La mayoría de las grandes historias, épicas y transformadoras, trascendentales y revolucionarias pero siempre muy humanas, parten de la necesidad frente a la imposición, de la rebeldía o del exilio en defensa de los ideales. Casi todo lo que merece la pena contar transcurre cuando el ser humano da ese salto sobre el abismo para divisar con claridad que todo se siente más relevante con el espaldarazo de la posible conquista. No se puede vivir más que una vida, como ya apuntaba Kundera en su forma de describir nuestra existencia como un boceto para una obra vacía. Pero contradiciendo un poco al genio checo, queda el testimonio de los grandes aventureros frente a la imposición, e incluso la tragedia, como la manera de vivir con tal intensidad que parezca que se vive, al menos, dos veces.
Y a ello se ha puesto nada más y nada menos que Isabel Allende, recuperando a su compatriota Neruda, quien al divisar la bahía de Valparaíso con los miles de exiliados españoles cerca de sus nuevos destinos a construir, transcribió la visión como: «ese largo pétalo de mar y nieve».

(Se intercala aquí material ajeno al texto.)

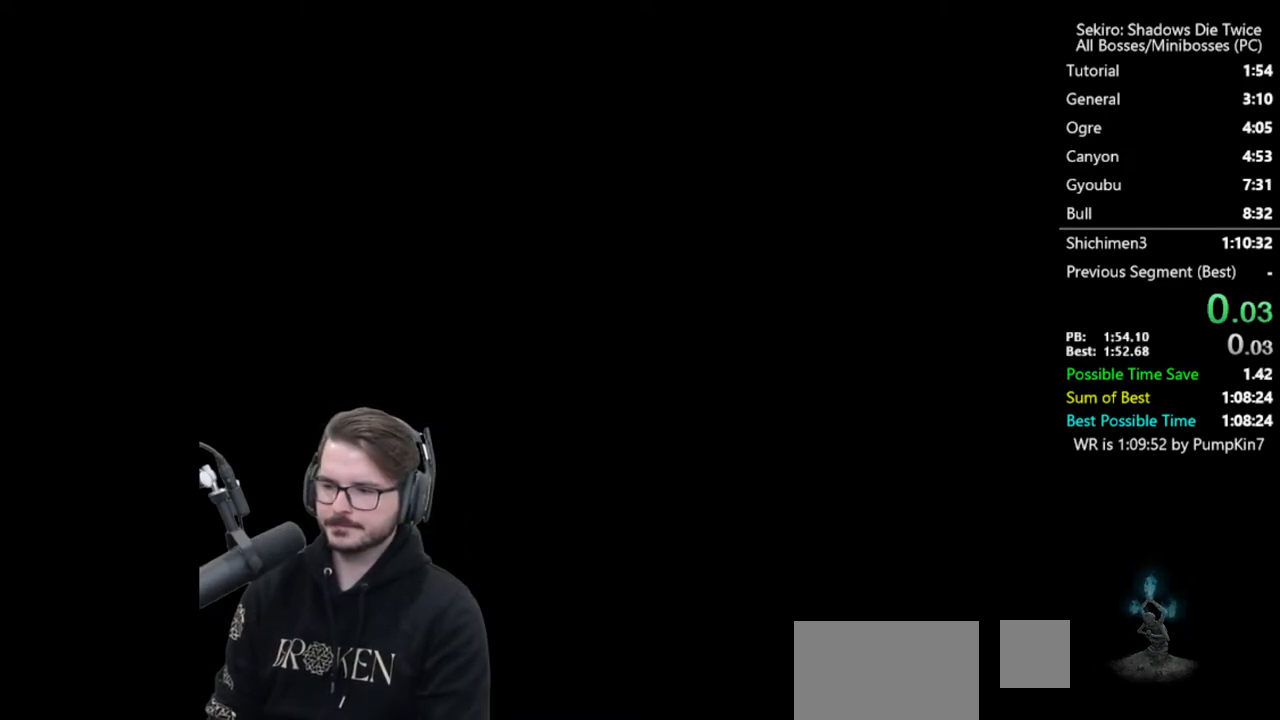
{"buttons": [], "left_stick": "up", "right_stick": "center", "events": [[33, "A", "up"], [100, "A", "down"], [150, "A", "up"], [250, "A", "down"], [317, "A", "up"], [383, "A", "down"], [450, "A", "up"]]}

Es lo que tiene la épica de la supervivencia. La llegada a Valparaiso en 1939, desde la España prácticamente vencida por Franco, suponía una misión terminada para el poeta. Más de 2.000 españoles concluyeron ahí una travesía hacia la esperanza, liberados del miedo del autoritarismo que empezaba a nacer entre las costas del Atlántico y el Mediterráneo.
Los elegidos para la narración de Allende son Victor Dalamu y Roser Bruguera. Con quienes inciamos la salida desde el pequeño pueblo francés de Pauillac a bordo del mítico barco Winnipeg.

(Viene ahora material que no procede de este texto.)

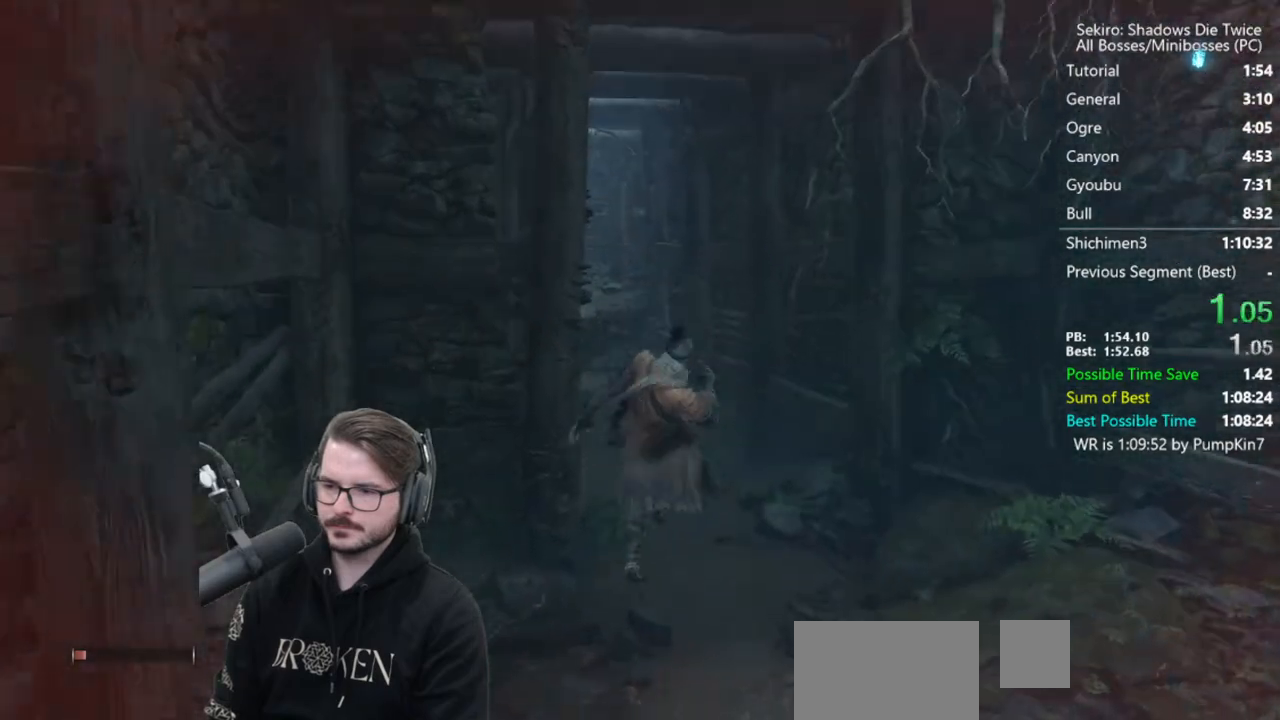
{"buttons": [], "left_stick": "up", "right_stick": "center", "events": [[317, "A", "down"], [383, "A", "up"]]}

Pero no todo es fácil, la escapada necesaria de tus orígenes produce el desarraigo allá donde vayas. Y pese a la buena acogida en Chile (con sus reticencias en ciertos sectores, por supuesto), Victor y Roser siente esa desazón de la vida perdida a miles de kilómetros. La vida de los protagonistas y el devenir de un Chile que también vivía sus tensiones en un mundo condenado a la Segunda Guerra Mundial, conflicto en el que Chile acabaría por mojarse, impelido por la presión de Estados Unidos. El Chile que ya sufrío lo suyo en la Primera Guerra Mundial, todavía acongojado por el terremoto de ese mismo 1939.
El protagonismo de los exiliados fue efímero y pronto tuvieron que buscarse la nueva vida. La rémora de la pérdida de los orígenes siempre lastra. Pero una vez encontrado el nuevo sitio, lo propio se empieza a ver con un extrañamiento que puede romper hacia cualquier lado.